------ BRANO RIPORTATO ------
Il 9 febbraio 2018 è stato pubblicato sulla Gazzetta Ufficiale il Decreto del Presidente del Consiglio dei ministri 27 novembre 2017, che provvede a suddividere le risorse afferenti al Fondo per le non autosufficienze per l’anno 2017, pari a 463,6 milioni di euro. Tale importo, da destinare “alla realizzazione di prestazioni, interventi e servizi assistenziali nell’ambito dell’offerta integrata di servizi socio-sanitari in favore di persone non autosufficienti”, origina dall’applicazione di diversi provvedimenti.
Vediamo quali sono.
------
* _ESERCIZI DA SVOLGERE_
1. Secondo il brano sul Fondo per le non autosufficienze, a quanto ammontano le risorse del Fondo per l'anno 2017?
2. Prosegui il brano sul Fondo per le non autosufficienze dal punto in cui si interrompe.
------ ELENCO RIPORTATO ------
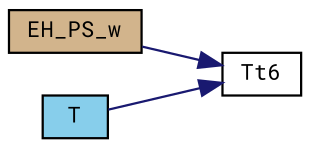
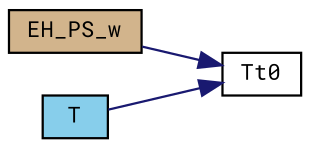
  digraph {
    fontname="Roboto Mono"
    rankdir=LR
    node [color=black fontname="Roboto Mono" fontsize=10 shape=record style=filled]
    edge [color=midnightblue fontname="Roboto Mono" fontsize=10 labelfontname=Helvetica labelfontsize=10 style=solid]
    n1 [fillcolor=tan fontcolor=black height=0.2 label=EH_PS_w width=0.4]
-   n2 [fillcolor=white height=0.2 label=Tt6 width=0.4]
+   n2 [fillcolor=white height=0.2 label=Tt0 width=0.4]
    n3 [fillcolor=skyblue height=0.2 label=T width=0.4]
    n1 -> n2
    n3 -> n2
  }
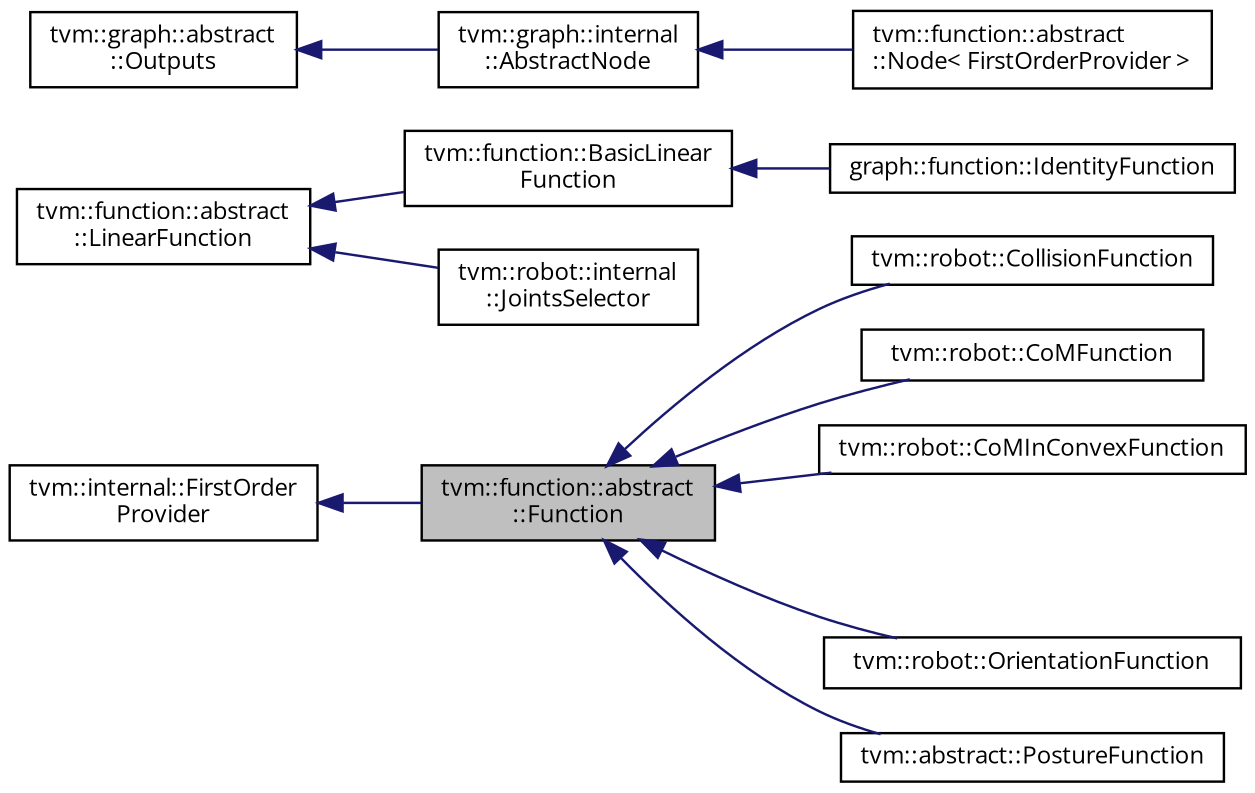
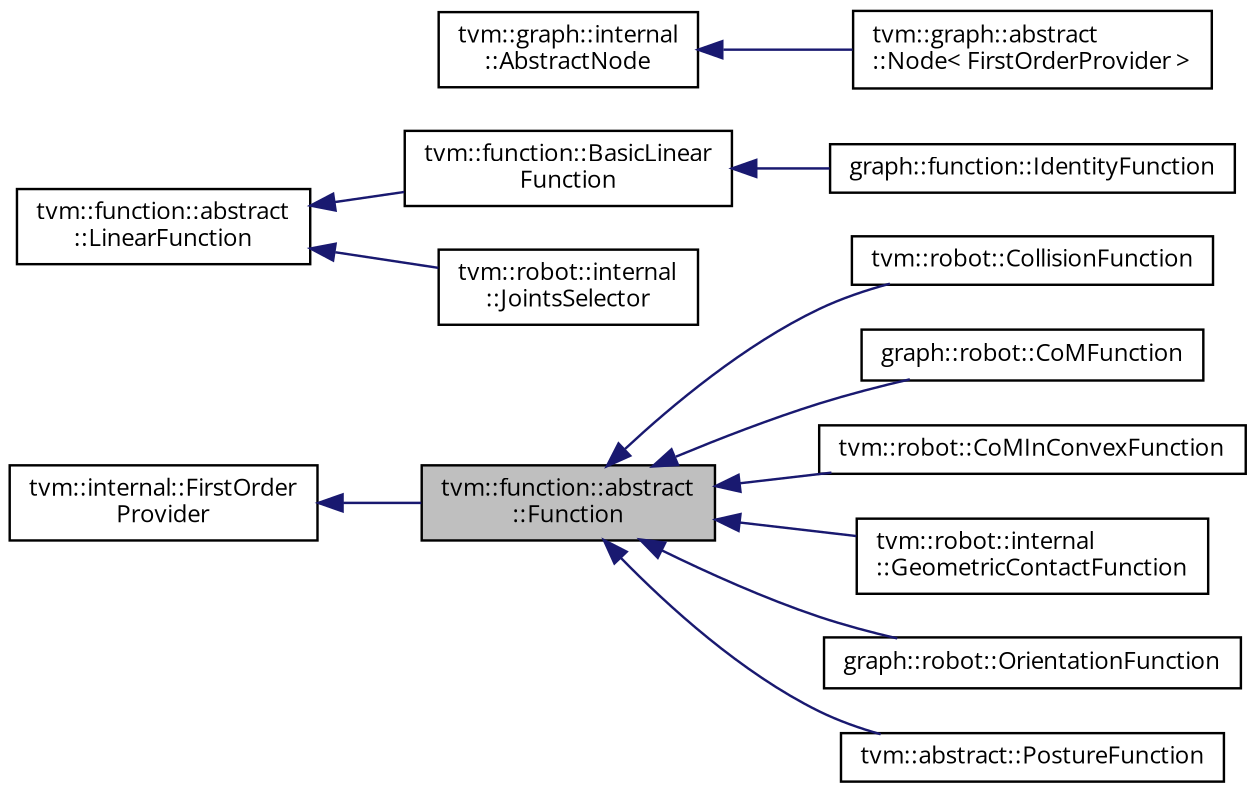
------
* _RISPOSTE AGLI ESERCIZI_
1. Ammontano a 463,6 milioni di euro.

2.
La Legge di Stabilità 2015 (Legge 23 dicembre 2014, n.190, art. 1, comma 159) ha trasformato in strutturale il Fondo per le non autosufficienze, con una dotazione di 250 milioni di euro annui. Ad essi si sono aggiunti due successivi incrementi: quello varato con la Legge di Stabilità 2016 (Legge 28 dicembre 2015, n.208, art. 1, comma 405), di 150 milioni di euro annui, e quello introdotto dalla Legge di Bilancio 2017 (Legge 11 dicembre 2016, n.232, art. 5 Parte II e relativa Tabella 4 – Nota integrativa), di 50 milioni di euro annui, per un un totale quindi di 450 milioni di euro annui a decorrere dall’anno 2017.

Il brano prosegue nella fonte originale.